We will be back to Ella and Peter at the Koko (or Koukou) Nor on the next post, in the meanwhile I present a “Camel Train”, aka. a Caravan.
A caravan is a vessel at sea, and it is as organized as a ship. A caravan is formed by different groups belonging to different owners that travel together. But all them are under the orders of the “Caravan Master”, all other participants are travelers. Under him is the “hsieng-teng” equivalent to the bosom in a ship, the official for intendancy. He is responsible when camels are stopped, he must see that they have water enough, that they can graze, that they are correctly tied. Then came the “camel pullers”, a special race of men who are in charge of camels. They do not help other travelers, their unique responsibility is the welfare of camels. They have the power to make walk any traveler instead of riding the camel, even if the traveler is the owner of the camel (On the way West (or “up”), men must walk always, they may eventually ride a camel in the way down – towards East) .

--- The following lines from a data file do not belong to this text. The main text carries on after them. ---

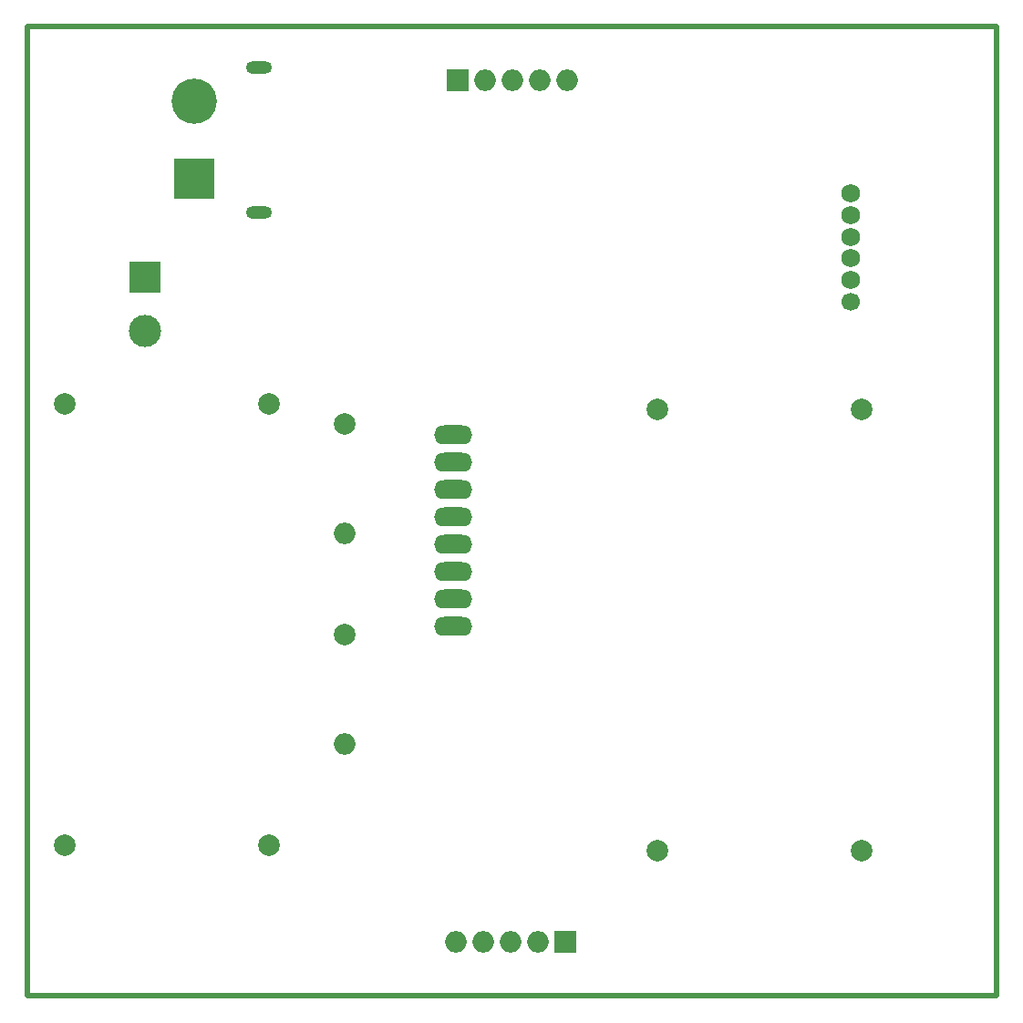
<source format=gbr>
%TF.GenerationSoftware,KiCad,Pcbnew,7.0.7*%
%TF.CreationDate,2023-11-09T15:51:25-05:00*%
%TF.ProjectId,CubeSatPower,43756265-5361-4745-906f-7765722e6b69,rev?*%
%TF.SameCoordinates,Original*%
%TF.FileFunction,Copper,L1,Top*%
%TF.FilePolarity,Positive*%
%FSLAX46Y46*%
G04 Gerber Fmt 4.6, Leading zero omitted, Abs format (unit mm)*
G04 Created by KiCad (PCBNEW 7.0.7) date 2023-11-09 15:51:25*
%MOMM*%
%LPD*%
G01*
G04 APERTURE LIST*
%TA.AperFunction,NonConductor*%
%ADD10C,0.500000*%
%TD*%
%TA.AperFunction,ComponentPad*%
%ADD11R,3.000000X3.000000*%
%TD*%
%TA.AperFunction,ComponentPad*%
%ADD12C,3.000000*%
%TD*%
%TA.AperFunction,ComponentPad*%
%ADD13C,2.000000*%
%TD*%
%TA.AperFunction,ComponentPad*%
%ADD14O,2.000000X2.000000*%
%TD*%
%TA.AperFunction,ComponentPad*%
%ADD15R,2.000000X2.000000*%
%TD*%
%TA.AperFunction,ComponentPad*%
%ADD16R,3.716000X3.716000*%
%TD*%
%TA.AperFunction,ComponentPad*%
%ADD17C,4.200000*%
%TD*%
%TA.AperFunction,ComponentPad*%
%ADD18O,2.400000X1.200000*%
%TD*%
%TA.AperFunction,ComponentPad*%
%ADD19O,3.556000X1.778000*%
%TD*%
%TA.AperFunction,ComponentPad*%
%ADD20C,1.750000*%
%TD*%
%TA.AperFunction,ComponentPad*%
%ADD21C,1.700000*%
%TD*%
%TA.AperFunction,Conductor*%
%ADD22C,0.250000*%
%TD*%
%TA.AperFunction,Conductor*%
%ADD23C,0.800000*%
%TD*%
%TA.AperFunction,Profile*%
%ADD24C,0.500000*%
%TD*%
G04 APERTURE END LIST*
D10*
X50000000Y-25000000D02*
X50000000Y-115000000D01*
X140000000Y-25000000D02*
X140000000Y-115000000D01*
X50000000Y-25000000D02*
X140000000Y-25000000D01*
X50000000Y-115000000D02*
X140000000Y-115000000D01*
D11*
%TO.P,J4,1,Pin_1*%
%TO.N,SW_IN*%
X60945000Y-48250000D03*
D12*
%TO.P,J4,2,Pin_2*%
%TO.N,+7.5V*%
X60945000Y-53250000D03*
%TD*%
D13*
%TO.P,5vOut1,1,In+*%
%TO.N,+7.5V*%
X72500000Y-60000000D03*
%TO.P,5vOut1,2,In-*%
%TO.N,GND*%
X53500000Y-60000000D03*
%TO.P,5vOut1,3,Out+*%
%TO.N,+5V*%
X72500000Y-101000000D03*
%TO.P,5vOut1,4,Out-*%
%TO.N,GND*%
X53500000Y-101000000D03*
%TD*%
D14*
%TO.P,J2,2,Pin_2*%
%TO.N,+5V*%
X97460000Y-110000000D03*
%TO.P,J2,3,Pin_3*%
%TO.N,GND*%
X94920000Y-110000000D03*
%TO.P,J2,4,Pin_4*%
%TO.N,SDA*%
X92380000Y-110000000D03*
%TO.P,J2,5,Pin_5*%
%TO.N,SCL*%
X89840000Y-110000000D03*
D15*
%TO.P,J2,E,Pin_1*%
%TO.N,+3.3V*%
X100000000Y-110000000D03*
%TD*%
D16*
%TO.P,J1,1,+*%
%TO.N,GND*%
X65500000Y-39100000D03*
D17*
%TO.P,J1,2,-*%
%TO.N,SW_IN*%
X65500000Y-31900000D03*
D18*
%TO.P,J1,S1*%
%TO.N,N/C*%
X71500000Y-42250000D03*
%TO.P,J1,S2*%
X71500000Y-28750000D03*
%TD*%
D13*
%TO.P,3_3VOut1,1,In+*%
%TO.N,+5V*%
X127500000Y-60500000D03*
%TO.P,3_3VOut1,2,In-*%
%TO.N,GND*%
X108500000Y-60500000D03*
%TO.P,3_3VOut1,3,Out+*%
%TO.N,+3.3V*%
X127500000Y-101500000D03*
%TO.P,3_3VOut1,4,Out-*%
%TO.N,GND*%
X108500000Y-101500000D03*
%TD*%
%TO.P,R1,1*%
%TO.N,+7.5V*%
X79500000Y-61920000D03*
D14*
%TO.P,R1,2*%
%TO.N,A_1*%
X79500000Y-72080000D03*
%TD*%
D15*
%TO.P,J3,1,Pin_1*%
%TO.N,A_1*%
X90000000Y-30000000D03*
D14*
%TO.P,J3,2,Pin_2*%
%TO.N,MISO*%
X92540000Y-30000000D03*
%TO.P,J3,3,Pin_3*%
%TO.N,MOSI*%
X95080000Y-30000000D03*
%TO.P,J3,4,Pin_4*%
%TO.N,SCLK*%
X97620000Y-30000000D03*
%TO.P,J3,5,Pin_5*%
%TO.N,CS*%
X100160000Y-30000000D03*
%TD*%
D19*
%TO.P,U2,ADO,ADO*%
%TO.N,unconnected-(U2-PadADO)*%
X89602500Y-78167500D03*
%TO.P,U2,GND,GND*%
%TO.N,GND*%
X89602500Y-65467500D03*
%TO.P,U2,INT,INT*%
%TO.N,unconnected-(U2-PadINT)*%
X89602500Y-80707500D03*
%TO.P,U2,SCL,SCL*%
%TO.N,SCL*%
X89602500Y-68007500D03*
%TO.P,U2,SDA,SDA*%
%TO.N,SDA*%
X89602500Y-70547500D03*
%TO.P,U2,VCC,VCC*%
%TO.N,+3.3V*%
X89602500Y-62927500D03*
%TO.P,U2,XCL,XCL*%
%TO.N,unconnected-(U2-PadXCL)*%
X89602500Y-75627500D03*
%TO.P,U2,XDA,XDA*%
%TO.N,unconnected-(U2-PadXDA)*%
X89602500Y-73087500D03*
%TD*%
D20*
%TO.P,U1,1,CS*%
%TO.N,CS*%
X126500000Y-40500000D03*
%TO.P,U1,2,SCK*%
%TO.N,SCLK*%
X126500000Y-42500000D03*
%TO.P,U1,3,MOSI*%
%TO.N,MOSI*%
X126500000Y-44500000D03*
%TO.P,U1,4,MISO*%
%TO.N,MISO*%
X126500000Y-46500000D03*
%TO.P,U1,5,Vin*%
%TO.N,+5V*%
X126500000Y-48500000D03*
D21*
%TO.P,U1,6,GND*%
%TO.N,GND*%
X126500000Y-50500000D03*
%TD*%
D13*
%TO.P,R2,1*%
%TO.N,A_1*%
X79500000Y-81420000D03*
D14*
%TO.P,R2,2*%
%TO.N,GND*%
X79500000Y-91580000D03*
%TD*%
D22*
%TO.N,SDA*%
X89602500Y-70547500D02*
X90491500Y-70547500D01*
%TO.N,SCL*%
X88713500Y-68007500D02*
X89602500Y-68007500D01*
%TO.N,MISO*%
X92540000Y-30000000D02*
X92540000Y-30040000D01*
%TO.N,MOSI*%
X95080000Y-30000000D02*
X95080000Y-30580000D01*
D23*
%TO.N,SW_IN*%
X60945000Y-48250000D02*
X61000000Y-48195000D01*
%TD*%
D24*
X50000000Y-25000000D02*
X140000000Y-25000000D01*
X140000000Y-115000000D01*
X50000000Y-115000000D01*
X50000000Y-25000000D01*
M02*

</source>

Each camel puller is in charge of a row of no more than 18 camels (“lien”, which is considered the maximum number of animals a camel puller can manage. Each camel has a fixed place on its lien. Two liens make a “pa”, and these two lien march together always, either side by side or end-on and their camels pullers help one another to load and unload. In front of the Caravan goes the Master-Cook, who must start the camel-dung fire ASAP to have the meal prepared for the men, as soon as they have arrived, unleaded the camels, and tied them. At the front of the second lien walks an assistant to the Master Cook, then on the third the Second Cook, who is in charge of water. So, the way of promotion is easy, from camel puller (like seamen in a ship), their only job being to be in charge of their animals. Then they become Second Cook, and they will learn where to find water in the path of the Caravan, then Master Cook helper, who must learn how to distribute provisions on Road, and finally Master Cook, who organizes meals.
Camel pullers are allowed to bring with them half a camel load of goods in the West Journey and one in the East and trade with them, keeping the benefits. Eventually, if they are the owners of camels, he may add one to the caravan, keeping benefits for himself.
So, Caravan Organisation is:
Caravan Master, full responsibility. <-> Ship’s Commander
Hsiang-Teng, responsible of Caravan at rest <-> Bosom
Master Cook and his aid: Logistics and Meal Preparation
Second Cook: In charge of water. <-> Navigator
Camel puller: drives a lien <-> Sailor
By the way, a 500 camel caravan charge is the equivalent of half a charge of a byzantine vessel, who transported goods in the Red Sea.